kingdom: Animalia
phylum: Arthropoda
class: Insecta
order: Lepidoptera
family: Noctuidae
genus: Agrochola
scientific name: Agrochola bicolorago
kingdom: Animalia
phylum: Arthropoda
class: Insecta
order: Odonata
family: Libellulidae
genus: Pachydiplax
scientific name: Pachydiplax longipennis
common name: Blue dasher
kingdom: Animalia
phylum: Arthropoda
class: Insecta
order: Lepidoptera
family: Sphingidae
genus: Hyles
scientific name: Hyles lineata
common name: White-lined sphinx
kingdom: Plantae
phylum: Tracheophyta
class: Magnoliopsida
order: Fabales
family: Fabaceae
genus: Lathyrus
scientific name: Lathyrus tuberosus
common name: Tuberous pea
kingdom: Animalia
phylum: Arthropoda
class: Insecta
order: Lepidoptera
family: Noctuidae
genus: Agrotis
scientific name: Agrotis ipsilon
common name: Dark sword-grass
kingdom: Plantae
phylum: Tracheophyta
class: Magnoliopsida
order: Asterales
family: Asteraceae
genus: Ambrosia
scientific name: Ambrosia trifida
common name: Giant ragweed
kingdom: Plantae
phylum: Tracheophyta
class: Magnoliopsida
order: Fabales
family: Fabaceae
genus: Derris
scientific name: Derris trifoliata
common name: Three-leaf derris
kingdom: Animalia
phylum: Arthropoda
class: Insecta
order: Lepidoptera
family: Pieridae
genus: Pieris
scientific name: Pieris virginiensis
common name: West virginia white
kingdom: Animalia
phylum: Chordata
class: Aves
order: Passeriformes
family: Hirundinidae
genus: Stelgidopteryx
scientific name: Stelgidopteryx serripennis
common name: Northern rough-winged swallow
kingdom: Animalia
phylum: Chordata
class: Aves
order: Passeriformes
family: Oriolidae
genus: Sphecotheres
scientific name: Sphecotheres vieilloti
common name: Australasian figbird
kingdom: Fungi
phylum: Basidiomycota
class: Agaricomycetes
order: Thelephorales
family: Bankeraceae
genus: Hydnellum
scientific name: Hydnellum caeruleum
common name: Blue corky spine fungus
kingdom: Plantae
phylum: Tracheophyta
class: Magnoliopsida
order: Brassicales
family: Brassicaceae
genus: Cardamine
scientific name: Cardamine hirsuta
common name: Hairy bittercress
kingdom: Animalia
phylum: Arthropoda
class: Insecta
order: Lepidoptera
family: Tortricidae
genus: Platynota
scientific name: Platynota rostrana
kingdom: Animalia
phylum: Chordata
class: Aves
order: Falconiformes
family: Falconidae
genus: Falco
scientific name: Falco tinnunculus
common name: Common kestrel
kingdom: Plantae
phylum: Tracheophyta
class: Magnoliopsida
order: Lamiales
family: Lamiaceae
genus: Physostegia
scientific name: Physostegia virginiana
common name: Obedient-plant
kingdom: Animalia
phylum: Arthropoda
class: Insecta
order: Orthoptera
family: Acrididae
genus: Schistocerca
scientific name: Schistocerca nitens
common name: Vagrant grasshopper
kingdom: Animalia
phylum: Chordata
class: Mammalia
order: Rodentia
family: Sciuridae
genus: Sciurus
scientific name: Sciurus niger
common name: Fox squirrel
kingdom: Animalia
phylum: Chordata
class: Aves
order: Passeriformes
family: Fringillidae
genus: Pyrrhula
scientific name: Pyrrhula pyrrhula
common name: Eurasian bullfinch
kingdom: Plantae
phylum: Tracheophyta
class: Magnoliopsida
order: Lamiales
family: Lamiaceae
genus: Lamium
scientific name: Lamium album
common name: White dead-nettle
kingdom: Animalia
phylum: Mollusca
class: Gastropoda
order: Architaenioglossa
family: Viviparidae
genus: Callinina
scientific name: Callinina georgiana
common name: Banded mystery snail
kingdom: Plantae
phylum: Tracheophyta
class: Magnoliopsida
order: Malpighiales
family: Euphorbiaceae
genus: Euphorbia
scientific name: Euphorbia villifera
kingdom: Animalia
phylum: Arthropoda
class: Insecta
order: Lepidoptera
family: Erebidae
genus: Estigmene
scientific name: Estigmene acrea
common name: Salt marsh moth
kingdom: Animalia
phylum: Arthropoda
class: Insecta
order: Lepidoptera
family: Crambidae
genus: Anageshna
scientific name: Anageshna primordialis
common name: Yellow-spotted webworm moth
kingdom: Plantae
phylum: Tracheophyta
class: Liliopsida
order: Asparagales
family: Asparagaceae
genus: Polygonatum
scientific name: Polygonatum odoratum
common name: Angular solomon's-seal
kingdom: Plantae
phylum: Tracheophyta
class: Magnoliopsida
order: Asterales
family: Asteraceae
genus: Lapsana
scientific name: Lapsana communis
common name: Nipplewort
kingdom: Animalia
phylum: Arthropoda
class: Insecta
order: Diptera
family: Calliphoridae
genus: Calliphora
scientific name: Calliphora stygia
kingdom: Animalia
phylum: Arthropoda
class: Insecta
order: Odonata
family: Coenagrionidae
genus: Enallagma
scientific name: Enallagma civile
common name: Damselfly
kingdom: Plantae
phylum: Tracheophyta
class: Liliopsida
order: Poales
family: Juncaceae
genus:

(Exercise aim):
Reproduce every line of the material above verbatim, from the first line through the last.

(Answer to the exercise):
kingdom: Animalia
phylum: Arthropoda
class: Insecta
order: Lepidoptera
family: Noctuidae
genus: Agrochola
scientific name: Agrochola bicolorago
kingdom: Animalia
phylum: Arthropoda
class: Insecta
order: Odonata
family: Libellulidae
genus: Pachydiplax
scientific name: Pachydiplax longipennis
common name: Blue dasher
kingdom: Animalia
phylum: Arthropoda
class: Insecta
order: Lepidoptera
family: Sphingidae
genus: Hyles
scientific name: Hyles lineata
common name: White-lined sphinx
kingdom: Plantae
phylum: Tracheophyta
class: Magnoliopsida
order: Fabales
family: Fabaceae
genus: Lathyrus
scientific name: Lathyrus tuberosus
common name: Tuberous pea
kingdom: Animalia
phylum: Arthropoda
class: Insecta
order: Lepidoptera
family: Noctuidae
genus: Agrotis
scientific name: Agrotis ipsilon
common name: Dark sword-grass
kingdom: Plantae
phylum: Tracheophyta
class: Magnoliopsida
order: Asterales
family: Asteraceae
genus: Ambrosia
scientific name: Ambrosia trifida
common name: Giant ragweed
kingdom: Plantae
phylum: Tracheophyta
class: Magnoliopsida
order: Fabales
family: Fabaceae
genus: Derris
scientific name: Derris trifoliata
common name: Three-leaf derris
kingdom: Animalia
phylum: Arthropoda
class: Insecta
order: Lepidoptera
family: Pieridae
genus: Pieris
scientific name: Pieris virginiensis
common name: West virginia white
kingdom: Animalia
phylum: Chordata
class: Aves
order: Passeriformes
family: Hirundinidae
genus: Stelgidopteryx
scientific name: Stelgidopteryx serripennis
common name: Northern rough-winged swallow
kingdom: Animalia
phylum: Chordata
class: Aves
order: Passeriformes
family: Oriolidae
genus: Sphecotheres
scientific name: Sphecotheres vieilloti
common name: Australasian figbird
kingdom: Fungi
phylum: Basidiomycota
class: Agaricomycetes
order: Thelephorales
family: Bankeraceae
genus: Hydnellum
scientific name: Hydnellum caeruleum
common name: Blue corky spine fungus
kingdom: Plantae
phylum: Tracheophyta
class: Magnoliopsida
order: Brassicales
family: Brassicaceae
genus: Cardamine
scientific name: Cardamine hirsuta
common name: Hairy bittercress
kingdom: Animalia
phylum: Arthropoda
class: Insecta
order: Lepidoptera
family: Tortricidae
genus: Platynota
scientific name: Platynota rostrana
kingdom: Animalia
phylum: Chordata
class: Aves
order: Falconiformes
family: Falconidae
genus: Falco
scientific name: Falco tinnunculus
common name: Common kestrel
kingdom: Plantae
phylum: Tracheophyta
class: Magnoliopsida
order: Lamiales
family: Lamiaceae
genus: Physostegia
scientific name: Physostegia virginiana
common name: Obedient-plant
kingdom: Animalia
phylum: Arthropoda
class: Insecta
order: Orthoptera
family: Acrididae
genus: Schistocerca
scientific name: Schistocerca nitens
common name: Vagrant grasshopper
kingdom: Animalia
phylum: Chordata
class: Mammalia
order: Rodentia
family: Sciuridae
genus: Sciurus
scientific name: Sciurus niger
common name: Fox squirrel
kingdom: Animalia
phylum: Chordata
class: Aves
order: Passeriformes
family: Fringillidae
genus: Pyrrhula
scientific name: Pyrrhula pyrrhula
common name: Eurasian bullfinch
kingdom: Plantae
phylum: Tracheophyta
class: Magnoliopsida
order: Lamiales
family: Lamiaceae
genus: Lamium
scientific name: Lamium album
common name: White dead-nettle
kingdom: Animalia
phylum: Mollusca
class: Gastropoda
order: Architaenioglossa
family: Viviparidae
genus: Callinina
scientific name: Callinina georgiana
common name: Banded mystery snail
kingdom: Plantae
phylum: Tracheophyta
class: Magnoliopsida
order: Malpighiales
family: Euphorbiaceae
genus: Euphorbia
scientific name: Euphorbia villifera
kingdom: Animalia
phylum: Arthropoda
class: Insecta
order: Lepidoptera
family: Erebidae
genus: Estigmene
scientific name: Estigmene acrea
common name: Salt marsh moth
kingdom: Animalia
phylum: Arthropoda
class: Insecta
order: Lepidoptera
family: Crambidae
genus: Anageshna
scientific name: Anageshna primordialis
common name: Yellow-spotted webworm moth
kingdom: Plantae
phylum: Tracheophyta
class: Liliopsida
order: Asparagales
family: Asparagaceae
genus: Polygonatum
scientific name: Polygonatum odoratum
common name: Angular solomon's-seal
kingdom: Plantae
phylum: Tracheophyta
class: Magnoliopsida
order: Asterales
family: Asteraceae
genus: Lapsana
scientific name: Lapsana communis
common name: Nipplewort
kingdom: Animalia
phylum: Arthropoda
class: Insecta
order: Diptera
family: Calliphoridae
genus: Calliphora
scientific name: Calliphora stygia
kingdom: Animalia
phylum: Arthropoda
class: Insecta
order: Odonata
family: Coenagrionidae
genus: Enallagma
scientific name: Enallagma civile
common name: Damselfly
kingdom: Plantae
phylum: Tracheophyta
class: Liliopsida
order: Poales
family: Juncaceae
genus:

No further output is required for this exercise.